Derniers commentaire sur la situation au Japon

« Le monde retient son souffle » titre Expressen. Le Japon « ment » estime Aftonbladet : « la crise atomique de s’aggrave » et les autorités « tentent de minimiser l’incident nucléaire alors que les réacteurs de Fukushima se déchaînent  ». En outre, les tabloïdes publient de courts entretiens avec des Suédois vivant au Japon, qui témoignent de la " panique " régnante, expriment leurs craintes quant à l’évolution de la situation et, pour certains, leur souhait soit de quitter le Japon soit de se réfugier au sud du pays. Le ministère suédois des Affaires étrangères déconseille les déplacements à Tokyo et dans le Nord-est du Japon. Expressen tente par ailleurs d’apporter des réponses aux questions de l’opinion telles que les conséquences de l’incident sur le climat, les similitudes entre les centrales suédoises et japonaises, les risques alimentaires et la présence de particules radioactives dans l’air. L’Autorité de radioprotection a confié à Expressen que ses lignes étaient saturées mais que ses horaires d’ouverture allaient désormais être étendus. De faibles particules devraient atteindre la Scandinavie autour du 22 mars et ne présentent aucun danger.

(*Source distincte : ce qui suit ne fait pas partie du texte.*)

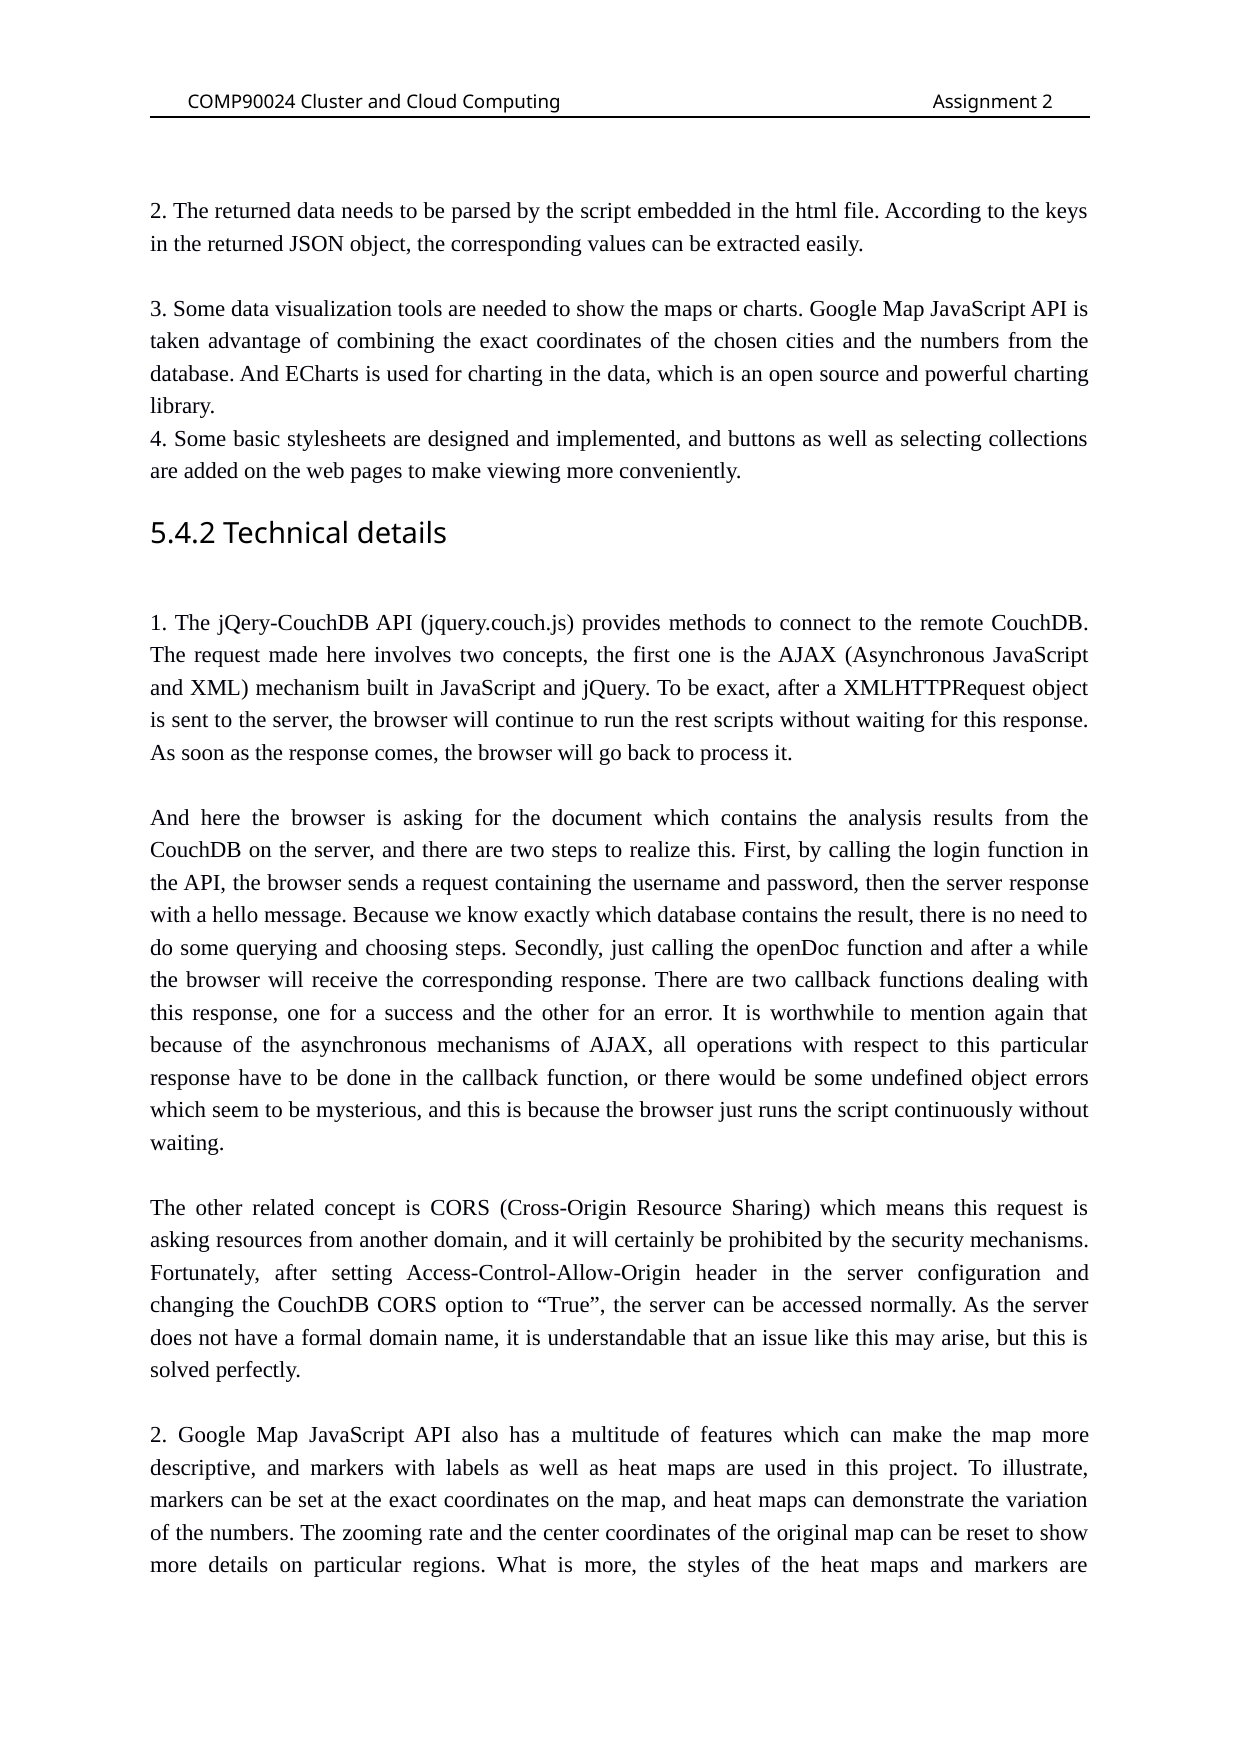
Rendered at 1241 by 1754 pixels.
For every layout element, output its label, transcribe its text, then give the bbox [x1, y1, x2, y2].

text 2. The returned data needs to be parsed by the script embedded in the html file. According to the keys in the returned JSON object, the corresponding values can be extracted easily. [150, 194, 1090, 259]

0 Un expert de l’AEIA, le Suédois Frigyes Reisch estime, dans un entretien avec Aftonbladet, que « les exigences du gouvernement suédois concernant une hausse de la capacité des centrales sont totalement insensées  ». En effet, " une telle mesure conduirait immanquablement à une hausse de la température, accroissant, par là même, les risques de fusion". L’Autorité de radioprotection assure que la sécurité est accrue lors de ce genre d’opération. "Mais, quand des intérêts économique sont en jeu, les autorités dépendantes du gouvernement préfèrent systématiquement minimiser les risques", estime F. Reisch. La ministre de l’Energie, Maud Olofsson, s’est refusée à tout commentaire. "Il importe plutôt de réfléchir aux moyens d’éviter les coupures électriques qui peuvent empêcher le fonctionnement normal des circuits de refroidissement", estime pour sa part Svenska Dagbladet, "dans la mesure où ce type d’incident est tout à fait susceptible de se produire ici. Rappelons-nous : en juillet 2006, le réacteur 1 à Forsmark a été privé d’électricité à la suite d’un court-circuit dans un poste de commutation ». « C’est un remède à ces difficultés qu’il nous faudra envisager lorsqu’il s’agira de remplacer les anciens réacteurs" » commente un professeur en physique nucléaire interviewé par le quotidien. "Les sociaux-démocrates ne manquent pas de toupet : ils réclament aujourd’hui l’arrêt de nos centrales pour raison de sécurité. C’est pourtant à cause d’eux et des décisions qu’ils ont adoptées que les centrales suédoises sont aujourd’hui si anciennes et, dans bien des cas, dépassées", estime en substance l’éditorialiste d’Expresen. "Mieux vaut donc utiliser les technologies les plus récentes et remplacer carrément nos réacteurs, plutôt que de vouloir juste les moderniser".

Dagens Industri rapporte enfin que « les entreprises suédoises comme Ericsson, Volvo, Ikea, H&M, Autoliv et Atlas Copco sont en train d’évacuer leurs personnels du Japon ». « Tous les magasins H&M du Japon sauf un seront fermés à partir d’aujourd’hui, et d’autres entreprises suédoises présentes sur place pensent également fermer leurs portes » rapporte DI.